Le prince de Conti, qui n’était pas janséniste encore, avait fait jouer plusieurs fois Molière et la troupe de l’Illustre Théâtre, en son hôtel, à Paris. Étant en Languedoc à tenir les États, il manda son ancien condisciple, qui vint de Pézénas et de Narbonne à Béziers ou à Montpellier[1], près du prince. Le poëte fit œuvre de son répertoire le plus varié, de ses canevas à l’italienne, de l’Étourdi, sa dernière pièce, et il y ajouta la charmante comédie du Dépit amoureux. Le prince, enchanté, voulut se l’attacher comme secrétaire et le faire succéder au poëte Sarasin qui venait de mourir ; Molière refusa par attachement pour sa troupe, par amour de son métier et de la vie indépendante. Après quelques années encore de courses dans le Midi, où on le voit se lier d’amitié avec le peintre Mignard à Avignon, Molière se rapprocha de la capitale et séjourna à Rouen, d’où il obtint, non pas, comme on l’a conjecturé, par la protection du prince de Conti, devenu pénitent sous l’évêque d’Alet dès 1655, mais par celle de Monsieur, duc d’Orléans, de venir jouer à Paris sous les yeux du roi.

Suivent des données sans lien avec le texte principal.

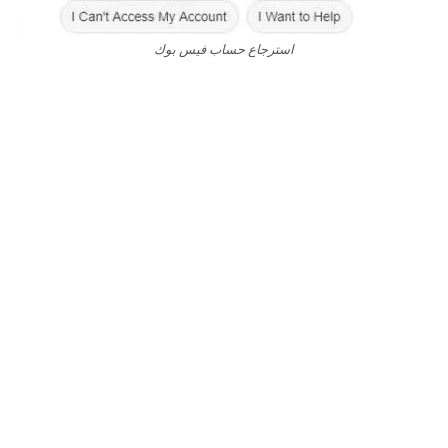
استرجاع حساب فيس بوك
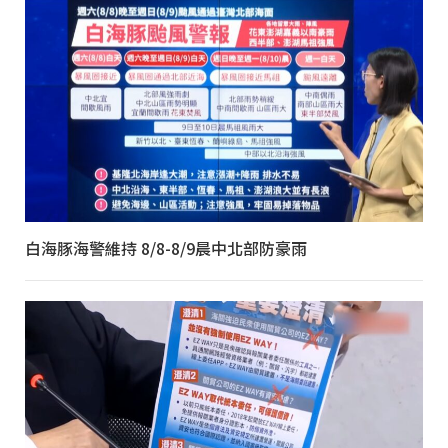
白海豚海警維持 8/8-8/9晨中北部防豪雨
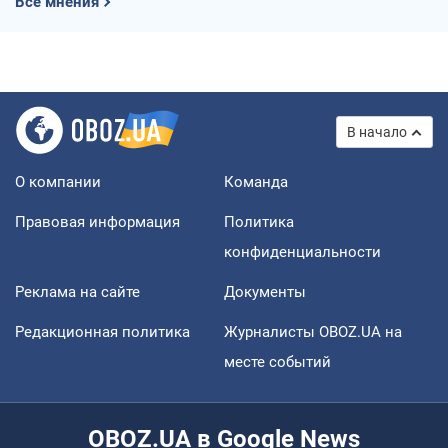
Все мнения
В начало
О компании
Команда
Правовая информация
Политика
конфиденциальности
Реклама на сайте
Документы
Редакционная политика
Журналисты OBOZ.UA на
месте событий
OBOZ.UA в Google News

Ce fut

  1. Tous les biographes, depuis Grimarest, avaient dit Béziers ; M. Taschereau donne de bonnes raisons pour que ce soit Montpellier. Ce détail a peu d’importance ; mais en général toutes les anecdotes sur Molière sont mêlées d’incertitude, faute d’un premier biographe scrupuleux et bien informé.